Contributed by David Surtasky
(Editor’s Note: The below entry is one of a series of more abstract reflections on the craft of noh. Please see Jo-ha-kyu, Beyond the Agemaku and Fudō Myō-ō: The Immovable. Questions without answers; the intent is only to think about the connection between historic noh and our contemporary lives.)
What was it like, when the earliest noh was performed before Ashikaga Yoshimitsu? We can understand, to a certain extent, that the lives of the Samurai and the non-peasant class of medieval Japan were sufficiently different from our own – that we simply cannot know.
Swathed in faintly perfumed robes, sitting in relative comfort surrounded by ministers and warrior guards, did Yoshimitsu hear the early strains of an oshirabe with anticipation? With torches newly lit as the sun descended beyond the western mountains, what solace was brought to him while confronting the depiction of a ghost, a warrior, a maiden or a god? When he witnessed Zeami walk the stage, what stirred in his heart? Was the stage still fresh with the smell of cut hinoki wood, and the air resonant with the sound of a flock of passing geese obscured behind the pines?
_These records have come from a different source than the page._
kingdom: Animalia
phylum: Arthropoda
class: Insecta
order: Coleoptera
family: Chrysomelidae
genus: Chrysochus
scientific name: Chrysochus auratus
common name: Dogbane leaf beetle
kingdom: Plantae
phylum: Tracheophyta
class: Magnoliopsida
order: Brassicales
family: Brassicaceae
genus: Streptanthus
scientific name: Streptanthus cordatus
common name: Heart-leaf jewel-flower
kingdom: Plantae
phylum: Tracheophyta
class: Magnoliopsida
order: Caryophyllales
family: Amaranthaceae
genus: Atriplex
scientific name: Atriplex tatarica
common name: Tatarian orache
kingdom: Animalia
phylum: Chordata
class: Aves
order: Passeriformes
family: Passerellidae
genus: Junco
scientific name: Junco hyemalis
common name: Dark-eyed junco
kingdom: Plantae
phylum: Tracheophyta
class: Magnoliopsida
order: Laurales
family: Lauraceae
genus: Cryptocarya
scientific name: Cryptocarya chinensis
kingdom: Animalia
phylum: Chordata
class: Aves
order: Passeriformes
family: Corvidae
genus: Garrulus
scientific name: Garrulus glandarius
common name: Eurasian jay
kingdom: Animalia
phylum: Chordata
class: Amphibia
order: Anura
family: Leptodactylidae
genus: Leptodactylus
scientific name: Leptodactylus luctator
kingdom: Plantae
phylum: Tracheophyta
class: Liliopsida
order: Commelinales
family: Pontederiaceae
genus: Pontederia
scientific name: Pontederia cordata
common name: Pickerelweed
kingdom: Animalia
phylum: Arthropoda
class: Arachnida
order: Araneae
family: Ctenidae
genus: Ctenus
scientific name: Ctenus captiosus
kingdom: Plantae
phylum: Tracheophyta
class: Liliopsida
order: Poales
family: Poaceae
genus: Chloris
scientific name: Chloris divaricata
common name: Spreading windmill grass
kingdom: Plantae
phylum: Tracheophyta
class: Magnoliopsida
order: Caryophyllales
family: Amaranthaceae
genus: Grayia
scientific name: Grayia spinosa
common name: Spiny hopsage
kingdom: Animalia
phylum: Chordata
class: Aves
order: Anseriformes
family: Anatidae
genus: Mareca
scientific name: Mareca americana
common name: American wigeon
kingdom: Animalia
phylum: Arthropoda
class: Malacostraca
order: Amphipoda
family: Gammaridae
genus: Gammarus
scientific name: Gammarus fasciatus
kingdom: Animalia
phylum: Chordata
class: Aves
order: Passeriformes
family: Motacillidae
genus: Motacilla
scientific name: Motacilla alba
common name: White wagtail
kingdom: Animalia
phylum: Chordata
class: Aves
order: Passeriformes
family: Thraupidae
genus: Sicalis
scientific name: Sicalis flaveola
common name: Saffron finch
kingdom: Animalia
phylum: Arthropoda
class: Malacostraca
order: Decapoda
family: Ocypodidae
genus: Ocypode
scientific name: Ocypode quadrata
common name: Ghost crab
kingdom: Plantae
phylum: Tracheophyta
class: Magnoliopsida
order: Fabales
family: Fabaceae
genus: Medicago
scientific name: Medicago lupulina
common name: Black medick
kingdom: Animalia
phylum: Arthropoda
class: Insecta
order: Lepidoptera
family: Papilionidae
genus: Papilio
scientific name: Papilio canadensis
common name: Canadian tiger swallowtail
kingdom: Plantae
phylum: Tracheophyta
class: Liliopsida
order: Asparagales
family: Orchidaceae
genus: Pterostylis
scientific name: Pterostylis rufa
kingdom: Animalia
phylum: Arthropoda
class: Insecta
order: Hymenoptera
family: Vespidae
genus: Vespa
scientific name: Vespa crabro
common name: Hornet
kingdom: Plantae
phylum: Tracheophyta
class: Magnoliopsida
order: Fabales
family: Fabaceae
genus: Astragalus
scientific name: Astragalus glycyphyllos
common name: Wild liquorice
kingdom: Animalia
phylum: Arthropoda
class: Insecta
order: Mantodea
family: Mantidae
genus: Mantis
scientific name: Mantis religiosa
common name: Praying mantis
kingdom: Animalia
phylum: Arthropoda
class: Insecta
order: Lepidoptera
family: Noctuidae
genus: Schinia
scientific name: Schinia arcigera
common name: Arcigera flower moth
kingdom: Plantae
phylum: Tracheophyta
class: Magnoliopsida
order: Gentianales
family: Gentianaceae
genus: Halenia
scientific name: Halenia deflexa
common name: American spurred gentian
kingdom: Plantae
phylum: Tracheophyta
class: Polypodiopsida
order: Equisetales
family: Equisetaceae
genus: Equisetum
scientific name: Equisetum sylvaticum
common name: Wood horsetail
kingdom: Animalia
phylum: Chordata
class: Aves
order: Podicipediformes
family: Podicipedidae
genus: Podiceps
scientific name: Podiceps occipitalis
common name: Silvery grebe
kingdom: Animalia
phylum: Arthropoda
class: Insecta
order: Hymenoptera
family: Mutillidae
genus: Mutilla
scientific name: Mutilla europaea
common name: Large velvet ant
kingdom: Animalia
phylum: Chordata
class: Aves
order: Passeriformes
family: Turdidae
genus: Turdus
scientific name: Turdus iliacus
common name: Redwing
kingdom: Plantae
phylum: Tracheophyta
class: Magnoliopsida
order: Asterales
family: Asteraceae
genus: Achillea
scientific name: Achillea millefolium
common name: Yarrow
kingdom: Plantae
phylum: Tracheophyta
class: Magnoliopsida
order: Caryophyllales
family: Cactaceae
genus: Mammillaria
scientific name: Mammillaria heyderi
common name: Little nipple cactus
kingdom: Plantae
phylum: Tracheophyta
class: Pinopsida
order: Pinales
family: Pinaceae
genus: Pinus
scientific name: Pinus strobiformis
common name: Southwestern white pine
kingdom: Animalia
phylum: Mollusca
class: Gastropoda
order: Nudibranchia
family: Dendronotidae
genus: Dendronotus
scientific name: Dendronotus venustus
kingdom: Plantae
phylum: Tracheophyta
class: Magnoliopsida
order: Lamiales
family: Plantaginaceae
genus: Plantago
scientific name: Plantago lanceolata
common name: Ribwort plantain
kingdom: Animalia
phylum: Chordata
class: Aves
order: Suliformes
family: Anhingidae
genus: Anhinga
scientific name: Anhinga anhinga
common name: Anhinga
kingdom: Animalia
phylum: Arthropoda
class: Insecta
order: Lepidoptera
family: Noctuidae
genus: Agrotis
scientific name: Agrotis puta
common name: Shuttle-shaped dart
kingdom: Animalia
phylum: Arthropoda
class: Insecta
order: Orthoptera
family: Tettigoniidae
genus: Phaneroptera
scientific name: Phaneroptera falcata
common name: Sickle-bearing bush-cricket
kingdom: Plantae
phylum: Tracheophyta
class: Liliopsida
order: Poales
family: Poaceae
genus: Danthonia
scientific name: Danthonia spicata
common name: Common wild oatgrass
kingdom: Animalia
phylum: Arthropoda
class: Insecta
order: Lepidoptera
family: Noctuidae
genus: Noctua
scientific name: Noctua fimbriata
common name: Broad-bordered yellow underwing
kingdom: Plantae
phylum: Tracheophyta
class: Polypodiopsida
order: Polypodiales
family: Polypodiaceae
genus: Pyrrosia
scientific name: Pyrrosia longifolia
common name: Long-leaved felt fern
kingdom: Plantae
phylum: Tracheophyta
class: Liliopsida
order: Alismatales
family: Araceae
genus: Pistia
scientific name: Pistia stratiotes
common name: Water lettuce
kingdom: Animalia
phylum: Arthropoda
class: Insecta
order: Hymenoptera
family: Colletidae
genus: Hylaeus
If born, bred and trained to cleave the heads from other men and to kill without remorse – were the samurai mollified briefly by a moonlit cup of sake and wafting energy of the still forming hayashi? Did they confront themselves in these spectral images appearing from the darkness beyond the agemaku? Was the very austerity and spareness of the noh stage a stark relief from the orchestrated chaos of ruthlessly violent armed conflict?
Our value sets are reflected in our entertaining arts. Or at least, the value sets of those who’ve chosen to pay for them. Only in more recent times might the arts depict a world in contrast to the ruling class – and for the artist to reasonably expect to survive.
How is it then that noh might still speak to us? Carved with blades of steel from a value set so different from our own, alien in sonic form, lacking in most readily understandable Aristotlean values; still there are the kernels of mythos, catharsis and mimesis. It is the emotion that still has resonance. The increasingly distant memory of our connection to the earth and to the weather and the principle aspects of our lives as the face-to-face interaction with other human beings. Stories, after all, the stories of ourselves. In the silence of the night, or the quietness of the stage, we might be better able to hear our own voices within.
One chance, one meeting. Something that is still very much a part of our contemporary lives, but something perhaps that we’ve persisted in forgetting. With wilfulness, with dogged pursuit, we may yet persist in forgetting.